The president of the Minneapolis Fed said Thursday that the job market remains in bad enough shape that the Federal Reserve should not pull back its efforts to stimulate the economy, and instead should do more.
In a speech to the Rotary Club in Houghton, Mich., local Fed leader Narayana Kocherlakota said that instead of scaling back its massive bond-buying program, the Fed should set the goal of a “fast return to maximal employment.”
He said the Fed should do “whatever it takes” to reach that goal, even as the economy starts growing faster.
“The weak labor market represents considerable hardship for a large number of Americans, both in economic terms and in psychological terms,” Kocherlakota said. “It represents a significant waste of resources for the national economy, because our country is failing to use a large fraction of our human potential.”
The Fed is already buying $85 billion in bonds each month to drive down interest rates and boost economic growth, a program known as quantitative easing. Fed officials surprised Wall Street earlier this month by deciding to continue the program, which some Fed members believe should be scaled back, or “tapered.”
A week after the Fed’s decision, Kocherlakota reiterated his stance that unless inflation begins to rise — which it has not done — the Fed should be more aggressive about combating unemployment.
His call for the Fed to set a goal of rapidly driving down unemployment was new, but he has been advocating for several months against tapering the program.
Kocherlakota, who took over the Minneapolis Fed in 2009, has not been a voting member of the Federal Open Market Committee (FOMC) this year, but he will be able to vote in 2014. He has become one of the most vocal proponents of the Federal Reserve’s doing more to stimulate the economy, after being considered an interest rate hawk in 2011.

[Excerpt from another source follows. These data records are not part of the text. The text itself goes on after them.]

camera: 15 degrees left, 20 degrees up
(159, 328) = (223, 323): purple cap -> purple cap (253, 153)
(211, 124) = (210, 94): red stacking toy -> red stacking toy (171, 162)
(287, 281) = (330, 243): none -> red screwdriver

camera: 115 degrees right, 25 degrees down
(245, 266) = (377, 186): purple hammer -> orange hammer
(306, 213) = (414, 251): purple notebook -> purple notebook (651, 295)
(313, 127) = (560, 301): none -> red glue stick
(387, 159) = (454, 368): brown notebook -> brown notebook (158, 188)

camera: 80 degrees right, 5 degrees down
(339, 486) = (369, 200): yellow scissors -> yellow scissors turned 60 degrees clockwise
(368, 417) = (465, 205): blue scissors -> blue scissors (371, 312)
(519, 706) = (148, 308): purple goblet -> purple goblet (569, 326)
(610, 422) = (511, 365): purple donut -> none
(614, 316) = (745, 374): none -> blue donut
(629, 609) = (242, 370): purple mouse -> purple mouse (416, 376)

Invoking the words of Paul Volcker, who was Fed chairman from 1979 to 1987, Kocherlakota said American monetary policymakers face “a time of testing.”
While the test in Volcker’s day was high inflation, the test for the Fed today is high unemployment.
“In 1979, the FOMC was faced with what proved to be a very painful trade-off between keeping inflation low and keeping employment high,” he said. “In 2013, there is no such trade-off. … The impact of the Great Recession has left both prices and employment too low.”
At 7.3 percent, the U.S. jobless rate is still too high and probably understates the problem, Kocherlakota said, since the employment-to-population rate is still well below what it had been any time between 1986 and 2007.
“The good news is that, with low inflation,” Kocherlakota said, “the FOMC has considerable monetary policy capacity at its disposal with which to address this problem.”